Noch einmal mußte Gino herbeigerufen, noch einmal ein Glas auf das Wohl der
Verlobten geleert werden. Dann zwängten sie sich durch die lärmenden Boys und
Girls die Treppe hinauf dem Ausgang zu. Gino hielt die Türe auf. Der Monsignore
und Birnmoser steckten ihm ein fürstliches Trinkgeld zu. »Grazie«, sagte er
darauf.
    Als Schwester Annaberta die Türe passierte,
blickten sie sich in die Augen, zum erstenmal an diesem Abend. Plötzlich
verbeugte sich Gino tief, ergriff ungestüm die Hand der Schwester, küßte sie
und stammelte: »Mille grazie, Suora, mille grazie!«
    »Nein, das ist mir ein schneidiger Kavalier!«
sagte Birnmoser lachend. Gut, daß die Schwester im Schatten stand, sonst hätte
er sie weinen gesehen.
    Alois, dem Primizianten, war nicht wohl, ihn
drängte es nach Hause. Seine Schwester steckte ihm eine Tablette in den Mund
und schlug vor, über den Petersplatz zu fahren, um die festlich beleuchtete
Peterskirche zu sehen.
    Gesagt, getan!
    Und so standen sie wenige Minuten später noch
einmal auf dem Platz, den Annaberta so liebte. Noch immer stürzten die Brunnen
himmelan und die Tropfen funkelten golden im Licht der Scheinwerfer und
Pechfackeln. Wie eine leuchtende Krone ruhte die Kuppel auf der Kirche. Und da war
es der Schwester, als wüchse der riesenhafte Bau in der Finsternis bis an die
Sterne — oder senkten sich die Sterne auf ihn herab? — , als breite er die
beiden Flügel der Kolonnaden wie Arme aus, um sie allen, allen Menschen auf der
Welt entgegenzustrecken und sie heimzuholen, alle, die guten Willens sind.
    »Der Himmel — der Himmel —« sagte Annaberta leise.
Nur Eva vernahm es, die neben ihr stand, und der müden Schwester den Arm
gereicht hatte.
    »Ja, und ich glaube, wir könnten ewig zuschauen,
und es würde uns nicht langweilig werden —«
    »Wie in der Heimat, wie zu Hause.«
    Als die ersten Fackeln an der Fassade verlöschten,
nahmen sie Abschied von Rom. Langsam schritten sie über den Platz zurück und
schwiegen, um die Brunnen noch singen zu hören.

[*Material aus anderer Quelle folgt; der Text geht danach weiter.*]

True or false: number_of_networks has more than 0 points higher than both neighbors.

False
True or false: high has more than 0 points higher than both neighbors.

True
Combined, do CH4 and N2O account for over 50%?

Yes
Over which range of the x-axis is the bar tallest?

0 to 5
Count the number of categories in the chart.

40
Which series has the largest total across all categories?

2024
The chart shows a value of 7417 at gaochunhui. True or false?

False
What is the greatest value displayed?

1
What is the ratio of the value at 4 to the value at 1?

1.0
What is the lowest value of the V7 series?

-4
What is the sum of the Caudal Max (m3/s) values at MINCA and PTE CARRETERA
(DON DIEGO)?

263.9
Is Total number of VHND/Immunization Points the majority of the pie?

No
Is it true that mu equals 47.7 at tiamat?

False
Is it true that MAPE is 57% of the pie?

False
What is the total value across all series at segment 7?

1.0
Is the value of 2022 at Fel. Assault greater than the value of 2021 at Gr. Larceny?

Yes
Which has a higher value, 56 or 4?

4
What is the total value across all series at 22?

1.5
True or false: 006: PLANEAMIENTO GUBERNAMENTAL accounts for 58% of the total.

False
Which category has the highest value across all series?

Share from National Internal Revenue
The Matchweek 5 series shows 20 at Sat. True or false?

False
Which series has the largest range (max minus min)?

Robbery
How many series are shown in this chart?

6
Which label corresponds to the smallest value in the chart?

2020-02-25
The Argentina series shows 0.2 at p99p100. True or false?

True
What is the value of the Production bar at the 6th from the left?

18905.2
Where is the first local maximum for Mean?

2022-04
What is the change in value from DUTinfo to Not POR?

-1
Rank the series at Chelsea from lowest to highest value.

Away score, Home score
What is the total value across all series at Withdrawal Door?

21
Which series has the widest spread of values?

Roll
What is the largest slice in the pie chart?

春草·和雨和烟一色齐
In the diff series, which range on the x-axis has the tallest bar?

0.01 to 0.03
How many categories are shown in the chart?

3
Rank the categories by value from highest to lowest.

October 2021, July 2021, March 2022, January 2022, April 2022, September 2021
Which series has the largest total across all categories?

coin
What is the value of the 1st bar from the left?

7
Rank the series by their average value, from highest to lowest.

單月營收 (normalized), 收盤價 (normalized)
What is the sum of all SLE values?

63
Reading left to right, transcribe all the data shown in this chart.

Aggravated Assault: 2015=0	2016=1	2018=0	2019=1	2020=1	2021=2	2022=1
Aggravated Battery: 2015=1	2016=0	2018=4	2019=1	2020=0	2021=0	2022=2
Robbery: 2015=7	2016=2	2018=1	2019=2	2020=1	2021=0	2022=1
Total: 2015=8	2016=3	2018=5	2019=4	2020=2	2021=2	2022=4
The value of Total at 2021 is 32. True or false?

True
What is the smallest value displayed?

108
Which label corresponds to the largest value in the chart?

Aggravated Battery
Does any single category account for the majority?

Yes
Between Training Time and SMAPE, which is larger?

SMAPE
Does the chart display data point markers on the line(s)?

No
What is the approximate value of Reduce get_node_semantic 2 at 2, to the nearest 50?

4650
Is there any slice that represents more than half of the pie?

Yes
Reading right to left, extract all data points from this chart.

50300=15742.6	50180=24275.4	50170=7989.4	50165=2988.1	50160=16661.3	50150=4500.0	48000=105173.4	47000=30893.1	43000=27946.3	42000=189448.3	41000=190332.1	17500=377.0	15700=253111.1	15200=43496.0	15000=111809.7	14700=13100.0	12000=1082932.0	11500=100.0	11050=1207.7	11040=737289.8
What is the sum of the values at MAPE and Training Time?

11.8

    Am Hospiz angekommen, eilte Annaberta, so
erschöpft sie auch war, hurtig die Treppe hinauf in ihr Zimmer und fragte das
Mädchen der Pfarrjugend, eine Hausgehilfin, die inzwischen den Säugling betreut
hatte: »Hat sie geschrien?«
    Das Mädchen schüttelte den Kopf: »Immer noch
nicht.«
    Da war Annaberta tieftraurig. Gino hatte ihr wohl
vergeblich die Hand geküßt.
     

VIII Vom letzten
Gefecht zwischen Liebe und Gesetz oder
warum sie alle sangen: »Großer Gott, wir
loben Dich«
     
     
    Mit einer Pilgerfahrt ist es wie mit einer Geschichte,
und mit einer Geschichte wie mit einer Predigt: dauert sie zu lange, halten
sich die Zuhörer die Hand vor den Mund. Darum wollen wir es kurz machen.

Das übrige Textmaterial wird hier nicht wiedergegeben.